Chacun doit donner la Tsedaka (charité) ; même un pauvre qui ne survit que grâce à la Tsedaka y est astreint et doit en reverser une partie à des causes charitables.

Le tribunal rabbinique peut forcer celui qui doit donner la Tsedaka (ou qui n’en donne pas suffisamment par rapport à ses moyens) à donner la Tsedaka ; si la loi civile le permet, il peut saisir de force les sommes ou les objets à donner à la Tsedaka.

Les collecteurs de Tsedaka n’acceptaient de la part des femmes ou des enfants que des sommes modestes ; cependant, précise le Rabbi, de nos jours on peut accepter de leur part même des sommes importantes.

On donnera au pauvre selon ce qui lui manque : nourriture, vêtement, meubles, vaisselle mais aussi selon les moyens dont on dispose.
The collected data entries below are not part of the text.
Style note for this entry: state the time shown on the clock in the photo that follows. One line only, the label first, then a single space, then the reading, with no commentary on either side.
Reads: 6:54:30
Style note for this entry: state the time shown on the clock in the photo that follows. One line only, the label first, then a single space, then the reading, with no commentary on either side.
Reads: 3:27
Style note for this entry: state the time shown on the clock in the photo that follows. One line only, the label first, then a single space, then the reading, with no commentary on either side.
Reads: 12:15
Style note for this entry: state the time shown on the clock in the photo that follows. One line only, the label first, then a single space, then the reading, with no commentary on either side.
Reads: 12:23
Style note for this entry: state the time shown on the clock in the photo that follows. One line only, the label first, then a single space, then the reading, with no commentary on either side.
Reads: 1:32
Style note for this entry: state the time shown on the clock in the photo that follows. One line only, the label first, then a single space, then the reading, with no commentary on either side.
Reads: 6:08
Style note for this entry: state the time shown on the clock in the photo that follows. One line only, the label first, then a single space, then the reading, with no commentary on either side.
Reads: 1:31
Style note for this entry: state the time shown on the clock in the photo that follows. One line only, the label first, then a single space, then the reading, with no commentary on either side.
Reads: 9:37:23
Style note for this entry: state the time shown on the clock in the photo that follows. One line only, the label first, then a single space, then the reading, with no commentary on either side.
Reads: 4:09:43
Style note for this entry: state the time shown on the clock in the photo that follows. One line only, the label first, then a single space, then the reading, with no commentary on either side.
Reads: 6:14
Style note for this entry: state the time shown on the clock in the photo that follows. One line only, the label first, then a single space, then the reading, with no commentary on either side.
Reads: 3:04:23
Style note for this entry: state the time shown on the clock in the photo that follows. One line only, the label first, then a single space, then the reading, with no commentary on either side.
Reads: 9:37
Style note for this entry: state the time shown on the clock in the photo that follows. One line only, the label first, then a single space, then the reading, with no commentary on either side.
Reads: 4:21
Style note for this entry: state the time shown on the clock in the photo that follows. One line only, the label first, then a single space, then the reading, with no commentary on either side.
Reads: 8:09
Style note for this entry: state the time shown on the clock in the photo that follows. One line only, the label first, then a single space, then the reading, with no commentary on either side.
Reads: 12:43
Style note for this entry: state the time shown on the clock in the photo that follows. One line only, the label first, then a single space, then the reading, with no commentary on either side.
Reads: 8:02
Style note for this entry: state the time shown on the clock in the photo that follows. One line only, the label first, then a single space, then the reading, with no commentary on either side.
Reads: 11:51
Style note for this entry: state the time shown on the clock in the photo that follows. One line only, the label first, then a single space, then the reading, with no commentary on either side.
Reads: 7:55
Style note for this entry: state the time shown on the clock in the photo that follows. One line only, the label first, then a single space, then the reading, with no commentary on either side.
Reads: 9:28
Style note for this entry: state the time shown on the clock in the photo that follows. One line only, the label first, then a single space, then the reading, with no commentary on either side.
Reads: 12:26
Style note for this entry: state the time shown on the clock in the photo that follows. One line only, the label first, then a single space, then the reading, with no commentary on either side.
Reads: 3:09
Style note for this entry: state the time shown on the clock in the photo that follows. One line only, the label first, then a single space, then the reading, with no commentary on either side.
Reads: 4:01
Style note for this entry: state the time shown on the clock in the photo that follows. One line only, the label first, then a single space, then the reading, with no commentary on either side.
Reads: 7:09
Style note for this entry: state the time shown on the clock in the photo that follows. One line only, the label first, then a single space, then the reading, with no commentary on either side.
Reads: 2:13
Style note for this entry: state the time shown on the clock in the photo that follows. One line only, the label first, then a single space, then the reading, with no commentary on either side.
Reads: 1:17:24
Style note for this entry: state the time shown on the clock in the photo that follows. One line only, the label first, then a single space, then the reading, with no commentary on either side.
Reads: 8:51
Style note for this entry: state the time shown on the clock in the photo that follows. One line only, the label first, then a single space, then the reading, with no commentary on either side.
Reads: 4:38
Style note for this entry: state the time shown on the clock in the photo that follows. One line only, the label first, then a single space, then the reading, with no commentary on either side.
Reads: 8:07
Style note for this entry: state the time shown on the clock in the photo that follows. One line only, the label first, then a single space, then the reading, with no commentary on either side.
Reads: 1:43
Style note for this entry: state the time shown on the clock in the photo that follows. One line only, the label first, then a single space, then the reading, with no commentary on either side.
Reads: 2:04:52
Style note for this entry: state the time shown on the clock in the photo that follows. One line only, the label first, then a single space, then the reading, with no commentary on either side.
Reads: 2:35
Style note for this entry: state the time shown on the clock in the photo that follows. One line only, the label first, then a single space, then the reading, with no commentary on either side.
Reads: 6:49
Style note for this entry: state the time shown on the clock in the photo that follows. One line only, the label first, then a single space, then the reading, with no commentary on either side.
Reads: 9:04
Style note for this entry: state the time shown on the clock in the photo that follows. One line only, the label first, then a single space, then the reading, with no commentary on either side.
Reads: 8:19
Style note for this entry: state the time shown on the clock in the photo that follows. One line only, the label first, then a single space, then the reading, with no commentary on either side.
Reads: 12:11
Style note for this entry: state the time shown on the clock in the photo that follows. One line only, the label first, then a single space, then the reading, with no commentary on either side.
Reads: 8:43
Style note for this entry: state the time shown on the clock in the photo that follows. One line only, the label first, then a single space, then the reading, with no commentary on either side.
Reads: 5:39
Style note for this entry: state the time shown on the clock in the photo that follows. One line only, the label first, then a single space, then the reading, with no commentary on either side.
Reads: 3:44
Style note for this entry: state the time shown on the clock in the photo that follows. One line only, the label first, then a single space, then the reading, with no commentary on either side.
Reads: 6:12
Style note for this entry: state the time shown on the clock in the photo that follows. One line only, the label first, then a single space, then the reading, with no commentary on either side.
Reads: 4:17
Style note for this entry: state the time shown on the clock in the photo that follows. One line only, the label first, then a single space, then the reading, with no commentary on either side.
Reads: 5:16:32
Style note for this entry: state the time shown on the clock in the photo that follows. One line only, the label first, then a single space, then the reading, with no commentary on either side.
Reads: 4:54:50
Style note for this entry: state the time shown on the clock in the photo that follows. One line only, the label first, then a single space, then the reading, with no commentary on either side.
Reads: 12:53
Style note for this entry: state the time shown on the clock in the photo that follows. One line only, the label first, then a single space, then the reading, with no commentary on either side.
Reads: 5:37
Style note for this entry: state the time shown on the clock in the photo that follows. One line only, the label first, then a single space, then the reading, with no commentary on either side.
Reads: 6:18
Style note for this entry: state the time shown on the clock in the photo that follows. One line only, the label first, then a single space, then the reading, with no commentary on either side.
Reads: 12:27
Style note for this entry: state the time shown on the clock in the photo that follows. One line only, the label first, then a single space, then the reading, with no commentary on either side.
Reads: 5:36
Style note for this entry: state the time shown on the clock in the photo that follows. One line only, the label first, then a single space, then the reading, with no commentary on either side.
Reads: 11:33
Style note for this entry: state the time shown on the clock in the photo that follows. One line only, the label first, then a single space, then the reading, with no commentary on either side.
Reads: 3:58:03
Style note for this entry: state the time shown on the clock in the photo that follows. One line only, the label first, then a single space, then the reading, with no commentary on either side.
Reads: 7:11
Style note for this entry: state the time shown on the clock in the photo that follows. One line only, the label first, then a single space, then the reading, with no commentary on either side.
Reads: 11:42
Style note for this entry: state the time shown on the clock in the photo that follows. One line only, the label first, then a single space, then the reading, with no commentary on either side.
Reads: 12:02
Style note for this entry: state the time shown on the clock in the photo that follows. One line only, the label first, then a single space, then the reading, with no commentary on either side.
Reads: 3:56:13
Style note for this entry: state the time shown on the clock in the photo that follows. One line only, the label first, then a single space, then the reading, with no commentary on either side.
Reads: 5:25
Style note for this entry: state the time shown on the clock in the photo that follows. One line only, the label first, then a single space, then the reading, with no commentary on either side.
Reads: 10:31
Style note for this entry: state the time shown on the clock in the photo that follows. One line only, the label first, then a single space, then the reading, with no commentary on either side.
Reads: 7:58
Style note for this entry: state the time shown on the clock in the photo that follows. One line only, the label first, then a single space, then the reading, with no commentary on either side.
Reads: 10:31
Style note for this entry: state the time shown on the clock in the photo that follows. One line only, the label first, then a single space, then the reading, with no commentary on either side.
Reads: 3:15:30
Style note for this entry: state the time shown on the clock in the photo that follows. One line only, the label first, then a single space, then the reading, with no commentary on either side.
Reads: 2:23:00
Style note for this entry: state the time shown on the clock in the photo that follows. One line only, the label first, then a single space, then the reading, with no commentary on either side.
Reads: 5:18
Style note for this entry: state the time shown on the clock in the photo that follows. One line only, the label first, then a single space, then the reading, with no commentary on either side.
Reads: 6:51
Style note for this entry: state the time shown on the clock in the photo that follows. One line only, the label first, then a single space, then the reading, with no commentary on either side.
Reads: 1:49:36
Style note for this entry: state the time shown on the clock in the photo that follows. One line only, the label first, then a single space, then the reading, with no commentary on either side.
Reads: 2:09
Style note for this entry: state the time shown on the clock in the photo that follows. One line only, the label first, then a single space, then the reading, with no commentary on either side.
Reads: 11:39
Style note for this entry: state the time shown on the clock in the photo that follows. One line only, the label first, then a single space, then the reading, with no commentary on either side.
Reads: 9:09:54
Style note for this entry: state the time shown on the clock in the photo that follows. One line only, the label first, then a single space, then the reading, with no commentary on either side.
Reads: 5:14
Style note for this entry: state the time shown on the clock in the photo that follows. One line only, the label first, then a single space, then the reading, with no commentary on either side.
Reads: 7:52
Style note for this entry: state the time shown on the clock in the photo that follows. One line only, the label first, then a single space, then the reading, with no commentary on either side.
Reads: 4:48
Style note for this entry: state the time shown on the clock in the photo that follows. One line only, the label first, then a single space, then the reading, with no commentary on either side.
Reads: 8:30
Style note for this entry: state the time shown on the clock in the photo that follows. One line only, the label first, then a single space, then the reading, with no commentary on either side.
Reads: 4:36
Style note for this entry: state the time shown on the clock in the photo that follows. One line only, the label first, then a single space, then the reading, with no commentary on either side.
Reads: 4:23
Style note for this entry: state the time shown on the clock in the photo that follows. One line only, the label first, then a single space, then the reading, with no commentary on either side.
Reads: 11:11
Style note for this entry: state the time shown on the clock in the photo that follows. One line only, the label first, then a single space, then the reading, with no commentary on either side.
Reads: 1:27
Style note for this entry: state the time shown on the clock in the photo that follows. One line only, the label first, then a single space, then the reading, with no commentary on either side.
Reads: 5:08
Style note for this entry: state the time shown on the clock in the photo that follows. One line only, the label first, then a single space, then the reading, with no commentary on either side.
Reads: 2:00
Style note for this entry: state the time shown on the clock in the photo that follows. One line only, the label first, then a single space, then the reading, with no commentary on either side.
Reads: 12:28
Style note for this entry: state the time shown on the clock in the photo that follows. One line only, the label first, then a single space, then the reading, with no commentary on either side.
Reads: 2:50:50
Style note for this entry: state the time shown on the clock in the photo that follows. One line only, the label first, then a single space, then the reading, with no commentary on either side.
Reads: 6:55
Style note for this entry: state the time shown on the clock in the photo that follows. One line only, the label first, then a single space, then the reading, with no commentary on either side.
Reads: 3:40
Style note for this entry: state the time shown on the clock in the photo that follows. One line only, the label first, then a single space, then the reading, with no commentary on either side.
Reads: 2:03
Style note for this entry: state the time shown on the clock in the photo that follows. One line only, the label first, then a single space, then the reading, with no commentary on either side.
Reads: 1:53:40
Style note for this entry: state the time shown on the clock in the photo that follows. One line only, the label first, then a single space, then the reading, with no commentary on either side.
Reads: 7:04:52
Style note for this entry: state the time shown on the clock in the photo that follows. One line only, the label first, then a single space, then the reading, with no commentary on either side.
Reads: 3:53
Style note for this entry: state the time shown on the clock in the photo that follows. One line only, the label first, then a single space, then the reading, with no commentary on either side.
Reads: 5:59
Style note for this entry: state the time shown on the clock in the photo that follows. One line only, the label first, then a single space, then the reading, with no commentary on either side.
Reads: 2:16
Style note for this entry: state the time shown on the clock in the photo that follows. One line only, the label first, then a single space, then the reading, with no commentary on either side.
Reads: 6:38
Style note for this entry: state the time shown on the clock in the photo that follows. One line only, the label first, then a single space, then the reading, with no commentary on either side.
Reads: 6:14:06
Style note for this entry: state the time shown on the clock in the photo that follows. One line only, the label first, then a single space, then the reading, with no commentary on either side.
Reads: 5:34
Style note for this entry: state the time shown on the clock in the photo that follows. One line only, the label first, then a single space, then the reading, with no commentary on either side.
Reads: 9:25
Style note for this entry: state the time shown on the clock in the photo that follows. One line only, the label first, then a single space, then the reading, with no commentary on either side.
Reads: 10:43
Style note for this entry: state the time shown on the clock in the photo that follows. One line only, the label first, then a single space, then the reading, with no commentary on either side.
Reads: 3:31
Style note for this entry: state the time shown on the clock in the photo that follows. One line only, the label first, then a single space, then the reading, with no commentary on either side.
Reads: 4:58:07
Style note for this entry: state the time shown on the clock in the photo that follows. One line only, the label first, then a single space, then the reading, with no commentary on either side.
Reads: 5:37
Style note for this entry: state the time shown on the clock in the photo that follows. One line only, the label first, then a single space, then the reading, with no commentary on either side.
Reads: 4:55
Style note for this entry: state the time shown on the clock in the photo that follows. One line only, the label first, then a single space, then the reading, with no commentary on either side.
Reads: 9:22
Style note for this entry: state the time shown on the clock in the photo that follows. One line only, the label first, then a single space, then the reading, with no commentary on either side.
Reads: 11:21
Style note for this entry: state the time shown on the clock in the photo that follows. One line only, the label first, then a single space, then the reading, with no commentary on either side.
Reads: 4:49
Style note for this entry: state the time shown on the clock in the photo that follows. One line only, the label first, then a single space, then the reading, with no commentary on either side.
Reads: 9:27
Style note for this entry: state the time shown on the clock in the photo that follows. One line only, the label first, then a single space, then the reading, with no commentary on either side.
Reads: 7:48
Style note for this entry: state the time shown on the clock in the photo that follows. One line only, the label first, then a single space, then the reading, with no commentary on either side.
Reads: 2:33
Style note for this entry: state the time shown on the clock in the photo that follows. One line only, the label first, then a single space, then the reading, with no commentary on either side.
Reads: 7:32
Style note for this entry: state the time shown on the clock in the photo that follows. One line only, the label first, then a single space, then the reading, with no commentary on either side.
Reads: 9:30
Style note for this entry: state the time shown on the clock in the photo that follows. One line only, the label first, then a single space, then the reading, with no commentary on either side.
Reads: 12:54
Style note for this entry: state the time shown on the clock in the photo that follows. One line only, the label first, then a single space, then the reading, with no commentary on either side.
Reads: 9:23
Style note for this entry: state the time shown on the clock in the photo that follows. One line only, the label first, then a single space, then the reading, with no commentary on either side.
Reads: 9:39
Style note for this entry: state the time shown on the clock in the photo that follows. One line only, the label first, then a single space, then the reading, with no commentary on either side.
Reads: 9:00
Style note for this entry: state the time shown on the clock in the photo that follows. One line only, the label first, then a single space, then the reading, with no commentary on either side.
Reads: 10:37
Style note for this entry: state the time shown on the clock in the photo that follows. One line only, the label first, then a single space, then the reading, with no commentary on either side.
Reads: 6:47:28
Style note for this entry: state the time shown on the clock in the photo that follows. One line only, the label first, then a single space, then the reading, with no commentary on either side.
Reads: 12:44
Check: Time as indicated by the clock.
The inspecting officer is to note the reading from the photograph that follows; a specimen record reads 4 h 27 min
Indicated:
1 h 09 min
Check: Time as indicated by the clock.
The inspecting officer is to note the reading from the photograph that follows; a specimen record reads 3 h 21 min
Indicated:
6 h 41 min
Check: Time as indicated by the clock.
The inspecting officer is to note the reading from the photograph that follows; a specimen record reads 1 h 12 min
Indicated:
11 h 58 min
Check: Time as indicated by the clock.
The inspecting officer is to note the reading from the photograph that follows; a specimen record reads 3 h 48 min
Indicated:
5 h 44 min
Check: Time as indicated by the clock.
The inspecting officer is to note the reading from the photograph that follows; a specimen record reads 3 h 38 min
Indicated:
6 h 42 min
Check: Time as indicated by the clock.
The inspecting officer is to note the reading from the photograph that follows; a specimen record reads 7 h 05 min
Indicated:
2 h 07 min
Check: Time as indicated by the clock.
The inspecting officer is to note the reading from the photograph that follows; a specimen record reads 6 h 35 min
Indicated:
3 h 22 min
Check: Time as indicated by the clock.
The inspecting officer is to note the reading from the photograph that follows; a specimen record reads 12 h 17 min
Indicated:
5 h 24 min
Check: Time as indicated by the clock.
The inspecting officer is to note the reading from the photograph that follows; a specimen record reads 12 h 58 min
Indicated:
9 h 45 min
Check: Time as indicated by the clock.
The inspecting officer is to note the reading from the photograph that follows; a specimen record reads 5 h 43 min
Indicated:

Celui qui était riche mais devient pauvre, on s’efforcera de « remplir son manque » et de lui fournir les objets qui lui paraissaient indispensables.

On donnera la Tsedaka avec joie, le cœur heureux et le sourire aux lèvres. On parlera doucement au nécessiteux et on lui adressera des paroles gentilles. « Celui qui donne une petite pièce au pauvre mérite six bénédictions ; celui qui lui parle gentiment mérite onze bénédictions » (Guemara Bera’hot 9). Si on donne de mauvais cœur, on risque de perdre le bénéfice de la Mitsva – même si on a donné une somme conséquente : « Que ton cœur ne se plaigne pas quand tu lui donnes car c’est pour cela que l’Éternel ton D.ieu te bénira dans tout ce que tu entreprends et dans toute œuvre de tes mains ». (Devarim – Deutéronome 15 : 10).